#### Work item A
In the blog post about the Weekday live show, why did BlatherWatch skip attending the show? Answer in one to three sentences.
#### Work item B
In the blog post about the Weekday live show, the folksingers sang their interpretations of chapters from which book?
#### Work item C
Summarize the blog post about the Weekday live show in two sentences.

#### Excerpt
*** Block opens ***

Feliks Banel of HistoryMediaHistory made this video backstage at the live show of Weekday with Steve Scher (KUOW m-f, 9a-12p) on Friday last at Town Hall. If you're interested in what these people look like, take a look, it's a happy place.
BlatherWatch avoided this show - it's been only a month since we went to the last one, and frankly, the thrill was, if not gone, sated - at least for a few years.
But we listened-in while we were getting our pedicure, and there was dear, old book babe Nancy Pearl, who so adorably tells a Little Joke in Feliks' video.
She was great, but then... there were folksingers.
It must have been someone's idea of "creative radio." They'd found a band of folksingers: real ones... the womenfolk with laced bodices and long hair; the men in tunics and stringed instrumentalia.
They sang their "ditties," that was bad enough, but then producers got them a-interruptin' the talk-talk during the 2nd hour news discussion with baffling, yet stupid, musical interjections.
We know, we know, folksingers are expected to make stupid, musical interjections, but these folksingers, - we fucking kid you not - insisted on singing, in 3 or 4 separate and lengthy interruptions, their interpretations of 3 or 4 separate and lengthy chapters (Ch. 9 & 10; 12-13) of Howard Zinn's A People's History of the United States: 1492-Present, a fabulous basic text for us liberals but fucking maddening when sung into the middle of a discussion of Seattle's tunnel project and the debt ceiling!
If these public radio dopes ever had to defend liberalism like we do every damn day, they wouldn't be offering up slowballs for wingers to hit out of the park such as folksingers singing Howard Zinn on public radio! It's as stereotypical as inviting the NAACP to an on-air watermelon-eating contest.

*** Block closes ***

#### Records supplied
*** Block opens ***

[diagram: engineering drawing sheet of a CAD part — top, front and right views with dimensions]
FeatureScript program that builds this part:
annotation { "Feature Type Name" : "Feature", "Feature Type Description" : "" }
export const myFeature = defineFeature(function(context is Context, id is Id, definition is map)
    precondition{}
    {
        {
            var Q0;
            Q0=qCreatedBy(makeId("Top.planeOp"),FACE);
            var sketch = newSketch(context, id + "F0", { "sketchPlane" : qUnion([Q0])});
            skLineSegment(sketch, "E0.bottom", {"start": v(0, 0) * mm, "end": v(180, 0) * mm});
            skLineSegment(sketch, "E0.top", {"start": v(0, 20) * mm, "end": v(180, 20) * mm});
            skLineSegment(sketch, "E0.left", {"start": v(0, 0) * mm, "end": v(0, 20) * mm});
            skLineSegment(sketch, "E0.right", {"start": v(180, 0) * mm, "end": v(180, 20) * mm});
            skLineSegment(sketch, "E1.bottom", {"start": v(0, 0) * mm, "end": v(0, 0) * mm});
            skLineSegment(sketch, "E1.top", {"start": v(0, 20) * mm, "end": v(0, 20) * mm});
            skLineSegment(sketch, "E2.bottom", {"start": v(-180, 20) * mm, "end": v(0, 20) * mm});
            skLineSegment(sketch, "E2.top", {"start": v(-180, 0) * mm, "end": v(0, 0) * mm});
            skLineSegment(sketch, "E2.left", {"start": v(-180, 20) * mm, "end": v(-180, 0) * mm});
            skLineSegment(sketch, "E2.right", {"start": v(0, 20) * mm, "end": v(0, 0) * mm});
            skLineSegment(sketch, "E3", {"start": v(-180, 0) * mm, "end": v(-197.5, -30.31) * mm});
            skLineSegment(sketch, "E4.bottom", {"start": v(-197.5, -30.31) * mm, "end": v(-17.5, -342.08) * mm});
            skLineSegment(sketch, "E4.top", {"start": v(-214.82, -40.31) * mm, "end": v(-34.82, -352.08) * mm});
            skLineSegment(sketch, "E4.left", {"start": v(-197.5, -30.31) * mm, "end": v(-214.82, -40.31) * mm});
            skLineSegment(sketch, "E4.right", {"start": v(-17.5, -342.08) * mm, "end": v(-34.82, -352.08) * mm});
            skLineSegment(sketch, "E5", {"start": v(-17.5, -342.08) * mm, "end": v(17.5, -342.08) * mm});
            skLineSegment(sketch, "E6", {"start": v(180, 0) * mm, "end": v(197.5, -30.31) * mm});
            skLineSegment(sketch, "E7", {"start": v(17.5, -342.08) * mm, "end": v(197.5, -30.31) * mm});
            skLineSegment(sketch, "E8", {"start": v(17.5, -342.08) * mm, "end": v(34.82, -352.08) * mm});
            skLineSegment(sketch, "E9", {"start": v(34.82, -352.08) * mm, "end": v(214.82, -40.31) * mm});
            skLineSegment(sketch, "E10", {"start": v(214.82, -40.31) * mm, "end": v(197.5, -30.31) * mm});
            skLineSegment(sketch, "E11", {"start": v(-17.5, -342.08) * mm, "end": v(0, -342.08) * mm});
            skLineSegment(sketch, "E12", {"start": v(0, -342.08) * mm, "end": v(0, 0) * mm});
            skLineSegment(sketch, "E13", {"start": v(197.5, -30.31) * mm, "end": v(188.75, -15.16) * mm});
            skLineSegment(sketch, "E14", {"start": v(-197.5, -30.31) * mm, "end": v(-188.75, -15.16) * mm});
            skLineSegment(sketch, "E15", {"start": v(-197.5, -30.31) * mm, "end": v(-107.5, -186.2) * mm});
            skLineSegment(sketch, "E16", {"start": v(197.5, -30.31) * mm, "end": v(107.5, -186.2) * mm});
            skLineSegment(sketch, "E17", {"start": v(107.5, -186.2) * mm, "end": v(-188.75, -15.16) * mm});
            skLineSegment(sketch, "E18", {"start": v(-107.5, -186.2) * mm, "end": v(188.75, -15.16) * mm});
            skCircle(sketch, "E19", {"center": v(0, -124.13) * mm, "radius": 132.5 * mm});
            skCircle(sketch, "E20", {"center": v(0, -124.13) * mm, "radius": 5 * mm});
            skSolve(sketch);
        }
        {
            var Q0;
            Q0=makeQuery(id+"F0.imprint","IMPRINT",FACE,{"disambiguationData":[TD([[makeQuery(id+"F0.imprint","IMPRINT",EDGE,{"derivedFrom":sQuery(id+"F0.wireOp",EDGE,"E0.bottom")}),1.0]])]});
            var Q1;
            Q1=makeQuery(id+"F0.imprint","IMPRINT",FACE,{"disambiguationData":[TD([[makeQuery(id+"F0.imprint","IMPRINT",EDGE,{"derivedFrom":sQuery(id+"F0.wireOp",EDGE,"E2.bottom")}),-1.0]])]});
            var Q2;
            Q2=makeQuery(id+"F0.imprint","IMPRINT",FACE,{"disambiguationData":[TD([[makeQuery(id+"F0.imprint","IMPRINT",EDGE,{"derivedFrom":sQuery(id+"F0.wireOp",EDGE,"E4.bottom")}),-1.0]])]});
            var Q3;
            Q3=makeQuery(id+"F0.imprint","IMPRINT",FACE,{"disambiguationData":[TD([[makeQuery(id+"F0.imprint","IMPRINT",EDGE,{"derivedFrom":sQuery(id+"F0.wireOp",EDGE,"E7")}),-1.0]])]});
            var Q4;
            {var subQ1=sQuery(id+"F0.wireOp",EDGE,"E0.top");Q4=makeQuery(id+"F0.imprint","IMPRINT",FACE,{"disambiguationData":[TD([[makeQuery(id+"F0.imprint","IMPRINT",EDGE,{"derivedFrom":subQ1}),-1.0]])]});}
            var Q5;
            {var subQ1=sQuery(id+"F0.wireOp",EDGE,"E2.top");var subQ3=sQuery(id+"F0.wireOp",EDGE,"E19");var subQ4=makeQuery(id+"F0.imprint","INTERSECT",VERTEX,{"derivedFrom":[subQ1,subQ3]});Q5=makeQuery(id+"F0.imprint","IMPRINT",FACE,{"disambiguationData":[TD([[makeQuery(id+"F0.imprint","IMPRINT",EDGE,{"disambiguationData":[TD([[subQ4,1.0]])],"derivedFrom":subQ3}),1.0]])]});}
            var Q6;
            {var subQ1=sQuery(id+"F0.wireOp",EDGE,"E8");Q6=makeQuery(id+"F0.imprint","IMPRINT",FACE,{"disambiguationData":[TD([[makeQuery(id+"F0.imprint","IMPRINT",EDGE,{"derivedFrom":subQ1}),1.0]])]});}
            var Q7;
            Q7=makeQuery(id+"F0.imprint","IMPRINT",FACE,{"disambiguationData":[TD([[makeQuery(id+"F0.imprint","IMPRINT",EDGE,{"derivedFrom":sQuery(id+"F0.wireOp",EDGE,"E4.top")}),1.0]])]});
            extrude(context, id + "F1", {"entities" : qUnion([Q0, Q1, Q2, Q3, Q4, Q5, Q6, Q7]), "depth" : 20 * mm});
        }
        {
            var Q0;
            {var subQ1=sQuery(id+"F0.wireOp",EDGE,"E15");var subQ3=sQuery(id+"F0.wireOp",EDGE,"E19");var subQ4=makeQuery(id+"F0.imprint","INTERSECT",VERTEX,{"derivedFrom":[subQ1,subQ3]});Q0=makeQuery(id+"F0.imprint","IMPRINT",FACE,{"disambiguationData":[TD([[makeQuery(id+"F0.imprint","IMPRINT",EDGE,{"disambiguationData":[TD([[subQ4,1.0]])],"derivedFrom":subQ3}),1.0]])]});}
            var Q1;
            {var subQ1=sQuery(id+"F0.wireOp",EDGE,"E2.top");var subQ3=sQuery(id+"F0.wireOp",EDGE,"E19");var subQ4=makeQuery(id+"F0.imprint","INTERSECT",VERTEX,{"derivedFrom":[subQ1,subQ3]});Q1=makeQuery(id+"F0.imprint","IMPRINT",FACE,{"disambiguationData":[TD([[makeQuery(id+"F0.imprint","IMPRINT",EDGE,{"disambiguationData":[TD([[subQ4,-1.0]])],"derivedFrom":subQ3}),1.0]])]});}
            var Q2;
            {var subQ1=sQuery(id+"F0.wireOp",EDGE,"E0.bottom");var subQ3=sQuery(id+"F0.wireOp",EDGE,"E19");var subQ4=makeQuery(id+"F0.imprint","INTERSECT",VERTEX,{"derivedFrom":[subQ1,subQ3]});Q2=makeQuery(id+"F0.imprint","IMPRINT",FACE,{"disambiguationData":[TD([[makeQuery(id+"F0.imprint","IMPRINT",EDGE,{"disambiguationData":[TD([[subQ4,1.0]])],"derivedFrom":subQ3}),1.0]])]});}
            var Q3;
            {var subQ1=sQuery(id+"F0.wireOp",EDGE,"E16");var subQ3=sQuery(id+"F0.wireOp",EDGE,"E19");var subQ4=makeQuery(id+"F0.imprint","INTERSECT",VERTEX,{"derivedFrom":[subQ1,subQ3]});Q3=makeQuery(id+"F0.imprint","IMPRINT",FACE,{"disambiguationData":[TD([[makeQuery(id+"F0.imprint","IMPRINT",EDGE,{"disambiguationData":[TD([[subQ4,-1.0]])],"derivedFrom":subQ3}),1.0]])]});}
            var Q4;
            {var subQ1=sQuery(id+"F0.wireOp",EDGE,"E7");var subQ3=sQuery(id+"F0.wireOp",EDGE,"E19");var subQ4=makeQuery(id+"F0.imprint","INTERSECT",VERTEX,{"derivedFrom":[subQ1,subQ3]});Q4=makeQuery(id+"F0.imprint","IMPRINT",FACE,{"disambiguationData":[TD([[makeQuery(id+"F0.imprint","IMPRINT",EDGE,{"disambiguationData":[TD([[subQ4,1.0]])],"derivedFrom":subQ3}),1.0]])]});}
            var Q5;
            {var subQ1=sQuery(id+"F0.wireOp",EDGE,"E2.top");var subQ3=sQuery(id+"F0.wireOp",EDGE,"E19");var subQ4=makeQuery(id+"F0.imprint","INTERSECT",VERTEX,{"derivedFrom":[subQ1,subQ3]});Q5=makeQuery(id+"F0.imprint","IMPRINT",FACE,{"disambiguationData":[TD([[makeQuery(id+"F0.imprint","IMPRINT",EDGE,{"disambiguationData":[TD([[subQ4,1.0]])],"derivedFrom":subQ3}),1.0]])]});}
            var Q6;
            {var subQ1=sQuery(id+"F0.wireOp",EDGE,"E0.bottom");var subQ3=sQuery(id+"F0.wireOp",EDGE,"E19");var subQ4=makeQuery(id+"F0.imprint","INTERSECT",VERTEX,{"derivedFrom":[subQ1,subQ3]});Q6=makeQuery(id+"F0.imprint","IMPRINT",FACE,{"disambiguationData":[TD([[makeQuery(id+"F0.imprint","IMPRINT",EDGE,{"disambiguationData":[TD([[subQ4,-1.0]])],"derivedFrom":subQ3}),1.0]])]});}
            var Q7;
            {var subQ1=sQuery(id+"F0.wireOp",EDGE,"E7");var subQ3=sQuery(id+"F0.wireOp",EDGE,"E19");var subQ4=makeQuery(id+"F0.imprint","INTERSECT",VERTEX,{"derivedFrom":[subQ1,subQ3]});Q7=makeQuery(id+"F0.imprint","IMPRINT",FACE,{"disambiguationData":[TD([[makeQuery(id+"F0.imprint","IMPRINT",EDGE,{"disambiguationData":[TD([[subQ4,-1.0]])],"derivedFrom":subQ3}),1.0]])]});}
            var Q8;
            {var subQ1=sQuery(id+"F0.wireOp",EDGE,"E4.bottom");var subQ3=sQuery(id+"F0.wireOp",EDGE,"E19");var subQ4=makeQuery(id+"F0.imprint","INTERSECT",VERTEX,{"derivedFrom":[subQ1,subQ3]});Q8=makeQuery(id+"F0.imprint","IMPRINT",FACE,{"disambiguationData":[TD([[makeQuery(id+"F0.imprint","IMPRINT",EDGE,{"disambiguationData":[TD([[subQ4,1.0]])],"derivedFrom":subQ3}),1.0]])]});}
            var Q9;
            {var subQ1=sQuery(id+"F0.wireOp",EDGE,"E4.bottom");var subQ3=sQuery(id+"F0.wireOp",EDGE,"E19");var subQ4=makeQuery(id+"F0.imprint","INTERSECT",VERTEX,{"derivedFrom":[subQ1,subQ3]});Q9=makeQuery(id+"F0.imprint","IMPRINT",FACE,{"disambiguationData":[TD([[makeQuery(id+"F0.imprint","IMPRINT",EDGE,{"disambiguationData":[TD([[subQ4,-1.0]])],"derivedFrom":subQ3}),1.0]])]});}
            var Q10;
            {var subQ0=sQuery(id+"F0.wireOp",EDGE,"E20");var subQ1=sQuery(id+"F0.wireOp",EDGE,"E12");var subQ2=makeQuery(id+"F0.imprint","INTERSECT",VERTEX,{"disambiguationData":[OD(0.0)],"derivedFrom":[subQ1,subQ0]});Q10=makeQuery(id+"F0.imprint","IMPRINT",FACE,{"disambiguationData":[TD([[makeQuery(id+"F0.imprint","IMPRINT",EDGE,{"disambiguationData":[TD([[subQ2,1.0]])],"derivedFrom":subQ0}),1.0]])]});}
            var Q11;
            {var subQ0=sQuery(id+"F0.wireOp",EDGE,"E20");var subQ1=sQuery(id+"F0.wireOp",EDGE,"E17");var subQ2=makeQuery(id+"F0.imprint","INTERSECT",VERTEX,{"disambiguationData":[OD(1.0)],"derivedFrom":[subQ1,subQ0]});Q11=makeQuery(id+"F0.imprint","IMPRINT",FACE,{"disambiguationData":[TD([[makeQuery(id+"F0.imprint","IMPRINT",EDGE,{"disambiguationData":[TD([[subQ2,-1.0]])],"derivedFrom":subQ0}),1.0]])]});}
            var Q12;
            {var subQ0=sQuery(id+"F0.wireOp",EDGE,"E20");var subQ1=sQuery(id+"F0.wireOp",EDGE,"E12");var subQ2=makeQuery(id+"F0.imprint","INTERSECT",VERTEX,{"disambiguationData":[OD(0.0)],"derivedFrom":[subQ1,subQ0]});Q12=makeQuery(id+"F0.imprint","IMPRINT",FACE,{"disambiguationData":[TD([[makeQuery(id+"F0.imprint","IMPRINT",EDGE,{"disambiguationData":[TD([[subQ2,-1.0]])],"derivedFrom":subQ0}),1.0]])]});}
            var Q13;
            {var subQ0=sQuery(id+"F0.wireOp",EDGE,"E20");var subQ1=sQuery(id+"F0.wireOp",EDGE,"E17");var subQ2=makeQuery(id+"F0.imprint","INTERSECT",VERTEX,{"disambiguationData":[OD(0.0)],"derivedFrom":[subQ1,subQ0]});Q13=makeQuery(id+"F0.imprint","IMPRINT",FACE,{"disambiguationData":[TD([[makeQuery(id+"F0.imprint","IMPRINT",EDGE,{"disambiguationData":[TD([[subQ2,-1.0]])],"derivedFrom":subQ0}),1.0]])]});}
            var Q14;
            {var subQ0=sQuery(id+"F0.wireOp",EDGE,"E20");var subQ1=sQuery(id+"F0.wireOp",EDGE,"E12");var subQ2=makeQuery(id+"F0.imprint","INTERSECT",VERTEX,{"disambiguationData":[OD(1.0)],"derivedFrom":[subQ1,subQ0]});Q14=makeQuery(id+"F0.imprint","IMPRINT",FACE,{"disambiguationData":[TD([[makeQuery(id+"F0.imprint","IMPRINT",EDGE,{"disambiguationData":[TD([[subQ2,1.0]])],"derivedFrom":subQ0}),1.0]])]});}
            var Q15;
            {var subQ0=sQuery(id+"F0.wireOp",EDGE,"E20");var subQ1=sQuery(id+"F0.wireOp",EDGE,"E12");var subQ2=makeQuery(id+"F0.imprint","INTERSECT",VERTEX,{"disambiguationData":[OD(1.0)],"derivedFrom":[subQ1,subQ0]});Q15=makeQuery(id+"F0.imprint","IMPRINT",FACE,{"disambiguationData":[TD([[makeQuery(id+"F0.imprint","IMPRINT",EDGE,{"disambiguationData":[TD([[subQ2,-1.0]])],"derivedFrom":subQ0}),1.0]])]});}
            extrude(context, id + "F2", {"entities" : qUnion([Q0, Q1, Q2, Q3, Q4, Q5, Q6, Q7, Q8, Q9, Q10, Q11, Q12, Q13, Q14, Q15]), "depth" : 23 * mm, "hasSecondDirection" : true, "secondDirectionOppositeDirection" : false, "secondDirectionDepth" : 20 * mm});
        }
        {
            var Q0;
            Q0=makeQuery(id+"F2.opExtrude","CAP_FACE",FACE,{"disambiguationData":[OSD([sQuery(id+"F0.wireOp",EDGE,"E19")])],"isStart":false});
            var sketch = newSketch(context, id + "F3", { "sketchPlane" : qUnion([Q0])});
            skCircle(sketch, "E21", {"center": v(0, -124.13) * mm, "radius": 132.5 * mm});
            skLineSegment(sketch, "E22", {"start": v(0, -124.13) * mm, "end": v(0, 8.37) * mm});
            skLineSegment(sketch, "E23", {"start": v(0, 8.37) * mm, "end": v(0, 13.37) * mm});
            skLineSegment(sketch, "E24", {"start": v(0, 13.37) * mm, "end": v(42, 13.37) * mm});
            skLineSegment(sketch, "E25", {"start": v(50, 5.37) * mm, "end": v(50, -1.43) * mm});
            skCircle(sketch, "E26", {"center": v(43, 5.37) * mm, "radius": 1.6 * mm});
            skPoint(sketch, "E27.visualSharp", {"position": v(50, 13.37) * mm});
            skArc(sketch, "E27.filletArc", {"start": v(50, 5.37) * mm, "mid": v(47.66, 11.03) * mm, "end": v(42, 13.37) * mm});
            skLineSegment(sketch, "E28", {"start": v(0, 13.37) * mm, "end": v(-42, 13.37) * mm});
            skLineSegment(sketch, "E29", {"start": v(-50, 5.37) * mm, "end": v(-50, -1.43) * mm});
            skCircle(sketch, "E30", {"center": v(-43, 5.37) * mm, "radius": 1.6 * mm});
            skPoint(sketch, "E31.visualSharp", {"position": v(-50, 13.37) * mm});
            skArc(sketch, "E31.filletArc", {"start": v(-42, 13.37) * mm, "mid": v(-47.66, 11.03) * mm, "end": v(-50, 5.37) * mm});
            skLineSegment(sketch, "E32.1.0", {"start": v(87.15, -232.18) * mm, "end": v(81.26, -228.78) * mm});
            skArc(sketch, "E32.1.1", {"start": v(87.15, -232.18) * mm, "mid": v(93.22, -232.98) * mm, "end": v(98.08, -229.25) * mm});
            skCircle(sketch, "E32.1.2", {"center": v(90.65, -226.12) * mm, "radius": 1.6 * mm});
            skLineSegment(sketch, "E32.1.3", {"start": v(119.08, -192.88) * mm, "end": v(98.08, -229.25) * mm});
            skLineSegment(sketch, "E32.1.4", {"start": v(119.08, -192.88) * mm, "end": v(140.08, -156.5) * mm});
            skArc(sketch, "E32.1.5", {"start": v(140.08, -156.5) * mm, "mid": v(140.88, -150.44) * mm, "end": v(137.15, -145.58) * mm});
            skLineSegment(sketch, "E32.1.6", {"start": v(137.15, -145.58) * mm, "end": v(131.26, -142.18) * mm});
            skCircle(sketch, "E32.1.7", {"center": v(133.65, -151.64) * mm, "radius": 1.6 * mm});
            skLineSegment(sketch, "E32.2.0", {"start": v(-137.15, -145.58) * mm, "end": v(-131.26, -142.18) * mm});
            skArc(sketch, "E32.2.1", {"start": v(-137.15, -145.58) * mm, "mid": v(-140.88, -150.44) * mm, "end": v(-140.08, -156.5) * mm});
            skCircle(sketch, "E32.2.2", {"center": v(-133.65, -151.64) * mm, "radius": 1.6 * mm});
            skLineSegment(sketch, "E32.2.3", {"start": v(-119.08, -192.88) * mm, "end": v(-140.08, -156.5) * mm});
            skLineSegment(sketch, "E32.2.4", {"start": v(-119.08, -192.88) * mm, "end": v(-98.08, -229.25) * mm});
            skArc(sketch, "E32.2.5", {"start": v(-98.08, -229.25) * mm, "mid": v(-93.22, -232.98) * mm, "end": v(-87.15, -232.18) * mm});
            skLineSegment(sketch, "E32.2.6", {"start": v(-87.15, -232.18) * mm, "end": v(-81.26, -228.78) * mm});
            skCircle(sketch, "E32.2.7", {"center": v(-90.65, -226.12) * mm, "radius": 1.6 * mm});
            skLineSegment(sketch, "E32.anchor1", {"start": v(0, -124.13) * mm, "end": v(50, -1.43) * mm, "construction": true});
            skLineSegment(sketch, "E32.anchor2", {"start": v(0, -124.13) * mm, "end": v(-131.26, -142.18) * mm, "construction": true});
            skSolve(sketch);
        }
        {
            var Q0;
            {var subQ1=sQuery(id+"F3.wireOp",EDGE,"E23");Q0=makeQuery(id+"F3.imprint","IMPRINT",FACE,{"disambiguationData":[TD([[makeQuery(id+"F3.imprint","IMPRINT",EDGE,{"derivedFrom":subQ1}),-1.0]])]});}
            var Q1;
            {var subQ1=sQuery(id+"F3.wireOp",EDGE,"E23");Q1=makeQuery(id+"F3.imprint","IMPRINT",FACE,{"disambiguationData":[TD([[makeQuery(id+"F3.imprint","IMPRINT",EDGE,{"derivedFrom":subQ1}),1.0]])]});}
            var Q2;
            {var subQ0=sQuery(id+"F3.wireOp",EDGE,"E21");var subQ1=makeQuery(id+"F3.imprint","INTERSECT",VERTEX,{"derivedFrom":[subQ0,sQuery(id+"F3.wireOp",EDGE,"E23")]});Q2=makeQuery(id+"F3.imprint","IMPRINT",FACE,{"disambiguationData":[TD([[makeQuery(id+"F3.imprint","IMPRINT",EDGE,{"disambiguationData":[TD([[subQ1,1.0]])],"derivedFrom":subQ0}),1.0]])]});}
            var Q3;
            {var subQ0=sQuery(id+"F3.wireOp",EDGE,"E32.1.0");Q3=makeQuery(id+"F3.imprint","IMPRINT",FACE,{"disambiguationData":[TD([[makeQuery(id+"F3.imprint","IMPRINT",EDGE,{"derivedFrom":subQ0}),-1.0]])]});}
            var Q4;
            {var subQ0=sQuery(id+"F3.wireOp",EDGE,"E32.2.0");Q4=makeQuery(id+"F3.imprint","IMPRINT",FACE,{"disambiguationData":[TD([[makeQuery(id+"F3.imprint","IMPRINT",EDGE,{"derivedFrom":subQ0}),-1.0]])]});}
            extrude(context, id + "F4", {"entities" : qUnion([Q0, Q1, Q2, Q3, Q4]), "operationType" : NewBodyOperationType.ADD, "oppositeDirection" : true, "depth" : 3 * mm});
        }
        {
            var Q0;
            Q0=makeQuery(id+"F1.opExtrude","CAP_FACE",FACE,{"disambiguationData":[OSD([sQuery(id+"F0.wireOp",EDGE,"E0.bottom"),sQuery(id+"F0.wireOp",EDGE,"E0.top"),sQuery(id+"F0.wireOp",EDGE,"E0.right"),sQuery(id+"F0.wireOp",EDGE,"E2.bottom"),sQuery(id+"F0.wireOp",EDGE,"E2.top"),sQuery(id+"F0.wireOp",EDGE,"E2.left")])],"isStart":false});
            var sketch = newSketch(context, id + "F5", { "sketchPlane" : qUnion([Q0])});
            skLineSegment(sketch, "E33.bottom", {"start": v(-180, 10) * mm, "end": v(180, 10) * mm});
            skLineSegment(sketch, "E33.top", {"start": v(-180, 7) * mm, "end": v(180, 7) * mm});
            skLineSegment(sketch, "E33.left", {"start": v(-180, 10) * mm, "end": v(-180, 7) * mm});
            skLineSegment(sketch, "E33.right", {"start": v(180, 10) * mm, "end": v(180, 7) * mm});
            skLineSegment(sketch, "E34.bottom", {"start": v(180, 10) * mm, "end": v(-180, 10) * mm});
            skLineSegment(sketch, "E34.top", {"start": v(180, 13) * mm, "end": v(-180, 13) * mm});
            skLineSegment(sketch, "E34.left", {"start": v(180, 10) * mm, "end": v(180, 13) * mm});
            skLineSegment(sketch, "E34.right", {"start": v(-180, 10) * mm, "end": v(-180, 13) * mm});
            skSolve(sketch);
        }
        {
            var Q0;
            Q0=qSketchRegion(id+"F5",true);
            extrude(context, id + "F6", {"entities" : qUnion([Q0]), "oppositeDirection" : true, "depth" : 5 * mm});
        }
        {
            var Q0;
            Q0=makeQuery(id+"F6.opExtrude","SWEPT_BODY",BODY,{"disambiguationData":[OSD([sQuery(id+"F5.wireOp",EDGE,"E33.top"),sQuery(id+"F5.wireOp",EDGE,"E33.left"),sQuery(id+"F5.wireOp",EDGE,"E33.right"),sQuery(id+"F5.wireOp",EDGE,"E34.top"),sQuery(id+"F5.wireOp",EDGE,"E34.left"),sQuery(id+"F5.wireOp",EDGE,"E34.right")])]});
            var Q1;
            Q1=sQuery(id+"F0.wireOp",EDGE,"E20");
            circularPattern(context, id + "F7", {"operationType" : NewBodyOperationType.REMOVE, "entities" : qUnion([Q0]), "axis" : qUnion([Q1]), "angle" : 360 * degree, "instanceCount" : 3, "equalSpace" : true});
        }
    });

*** Block closes ***

#### Exercise answer A
Only a month had passed since BlatherWatch went to the last one. The thrill of attending was sated, at least for a few years.

#### Exercise answer B
Howard Zinn's A People's History of the United States: 1492-Present.

#### Exercise answer C
The post points readers to Feliks Banel's backstage video of the live Town Hall show of KUOW's Weekday with Steve Scher. BlatherWatch skipped the show but listened in, liked Nancy Pearl, and objected to folksingers who repeatedly interrupted the second-hour news discussion by singing chapters of Howard Zinn's A People's History of the United States, calling it a stereotype that gives wingers easy targets.